What is needed is a verbatim copy of each record below.

BEGIN Information shown

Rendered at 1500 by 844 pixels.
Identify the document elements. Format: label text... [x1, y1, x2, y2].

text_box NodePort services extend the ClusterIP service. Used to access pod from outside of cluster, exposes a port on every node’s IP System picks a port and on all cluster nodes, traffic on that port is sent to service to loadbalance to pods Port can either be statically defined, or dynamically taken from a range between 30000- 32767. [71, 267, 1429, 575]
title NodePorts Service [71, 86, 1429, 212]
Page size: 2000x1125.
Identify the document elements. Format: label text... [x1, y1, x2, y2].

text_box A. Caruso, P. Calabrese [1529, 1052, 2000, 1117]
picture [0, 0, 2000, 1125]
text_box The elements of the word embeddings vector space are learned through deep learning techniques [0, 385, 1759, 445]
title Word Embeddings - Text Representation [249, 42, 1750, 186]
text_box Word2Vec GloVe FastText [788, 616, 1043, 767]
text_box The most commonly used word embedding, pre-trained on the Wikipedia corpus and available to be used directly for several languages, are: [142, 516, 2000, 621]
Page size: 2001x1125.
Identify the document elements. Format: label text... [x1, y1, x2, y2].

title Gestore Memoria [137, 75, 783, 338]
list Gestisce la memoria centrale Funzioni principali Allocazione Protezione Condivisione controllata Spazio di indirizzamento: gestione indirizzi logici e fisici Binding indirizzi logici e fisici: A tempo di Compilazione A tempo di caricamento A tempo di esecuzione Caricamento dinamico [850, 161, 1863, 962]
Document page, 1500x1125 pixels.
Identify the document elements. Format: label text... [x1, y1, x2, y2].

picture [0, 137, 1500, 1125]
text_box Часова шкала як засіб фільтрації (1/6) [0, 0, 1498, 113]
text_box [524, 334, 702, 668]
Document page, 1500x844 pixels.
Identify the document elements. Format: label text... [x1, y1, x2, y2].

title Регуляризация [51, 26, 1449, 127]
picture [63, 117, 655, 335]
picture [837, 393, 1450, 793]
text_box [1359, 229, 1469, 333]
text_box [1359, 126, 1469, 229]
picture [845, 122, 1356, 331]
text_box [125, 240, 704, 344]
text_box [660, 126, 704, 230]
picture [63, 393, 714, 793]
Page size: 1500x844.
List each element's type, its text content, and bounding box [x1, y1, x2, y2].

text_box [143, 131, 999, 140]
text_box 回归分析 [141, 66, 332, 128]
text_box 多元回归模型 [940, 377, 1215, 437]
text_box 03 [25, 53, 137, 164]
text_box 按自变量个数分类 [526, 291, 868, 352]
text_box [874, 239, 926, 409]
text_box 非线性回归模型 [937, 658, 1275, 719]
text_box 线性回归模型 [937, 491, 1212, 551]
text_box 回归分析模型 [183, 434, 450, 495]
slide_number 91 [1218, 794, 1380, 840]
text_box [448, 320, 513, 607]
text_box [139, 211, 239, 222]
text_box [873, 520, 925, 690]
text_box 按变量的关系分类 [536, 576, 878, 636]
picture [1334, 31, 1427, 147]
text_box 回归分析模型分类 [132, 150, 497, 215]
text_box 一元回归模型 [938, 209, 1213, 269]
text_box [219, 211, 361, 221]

END Information shown

**Solution to the problem**
Rendered at 1500 by 844 pixels.
Identify the document elements. Format: label text... [x1, y1, x2, y2].

text_box NodePort services extend the ClusterIP service. Used to access pod from outside of cluster, exposes a port on every node’s IP System picks a port and on all cluster nodes, traffic on that port is sent to service to loadbalance to pods Port can either be statically defined, or dynamically taken from a range between 30000- 32767. [71, 267, 1429, 575]
title NodePorts Service [71, 86, 1429, 212]
Page size: 2000x1125.
Identify the document elements. Format: label text... [x1, y1, x2, y2].

text_box A. Caruso, P. Calabrese [1529, 1052, 2000, 1117]
picture [0, 0, 2000, 1125]
text_box The elements of the word embeddings vector space are learned through deep learning techniques [0, 385, 1759, 445]
title Word Embeddings - Text Representation [249, 42, 1750, 186]
text_box Word2Vec GloVe FastText [788, 616, 1043, 767]
text_box The most commonly used word embedding, pre-trained on the Wikipedia corpus and available to be used directly for several languages, are: [142, 516, 2000, 621]
Page size: 2001x1125.
Identify the document elements. Format: label text... [x1, y1, x2, y2].

title Gestore Memoria [137, 75, 783, 338]
list Gestisce la memoria centrale Funzioni principali Allocazione Protezione Condivisione controllata Spazio di indirizzamento: gestione indirizzi logici e fisici Binding indirizzi logici e fisici: A tempo di Compilazione A tempo di caricamento A tempo di esecuzione Caricamento dinamico [850, 161, 1863, 962]
Document page, 1500x1125 pixels.
Identify the document elements. Format: label text... [x1, y1, x2, y2].

picture [0, 137, 1500, 1125]
text_box Часова шкала як засіб фільтрації (1/6) [0, 0, 1498, 113]
text_box [524, 334, 702, 668]
Document page, 1500x844 pixels.
Identify the document elements. Format: label text... [x1, y1, x2, y2].

title Регуляризация [51, 26, 1449, 127]
picture [63, 117, 655, 335]
picture [837, 393, 1450, 793]
text_box [1359, 229, 1469, 333]
text_box [1359, 126, 1469, 229]
picture [845, 122, 1356, 331]
text_box [125, 240, 704, 344]
text_box [660, 126, 704, 230]
picture [63, 393, 714, 793]
Page size: 1500x844.
List each element's type, its text content, and bounding box [x1, y1, x2, y2].

text_box [143, 131, 999, 140]
text_box 回归分析 [141, 66, 332, 128]
text_box 多元回归模型 [940, 377, 1215, 437]
text_box 03 [25, 53, 137, 164]
text_box 按自变量个数分类 [526, 291, 868, 352]
text_box [874, 239, 926, 409]
text_box 非线性回归模型 [937, 658, 1275, 719]
text_box 线性回归模型 [937, 491, 1212, 551]
text_box 回归分析模型 [183, 434, 450, 495]
slide_number 91 [1218, 794, 1380, 840]
text_box [448, 320, 513, 607]
text_box [139, 211, 239, 222]
text_box [873, 520, 925, 690]
text_box 按变量的关系分类 [536, 576, 878, 636]
picture [1334, 31, 1427, 147]
text_box 回归分析模型分类 [132, 150, 497, 215]
text_box 一元回归模型 [938, 209, 1213, 269]
text_box [219, 211, 361, 221]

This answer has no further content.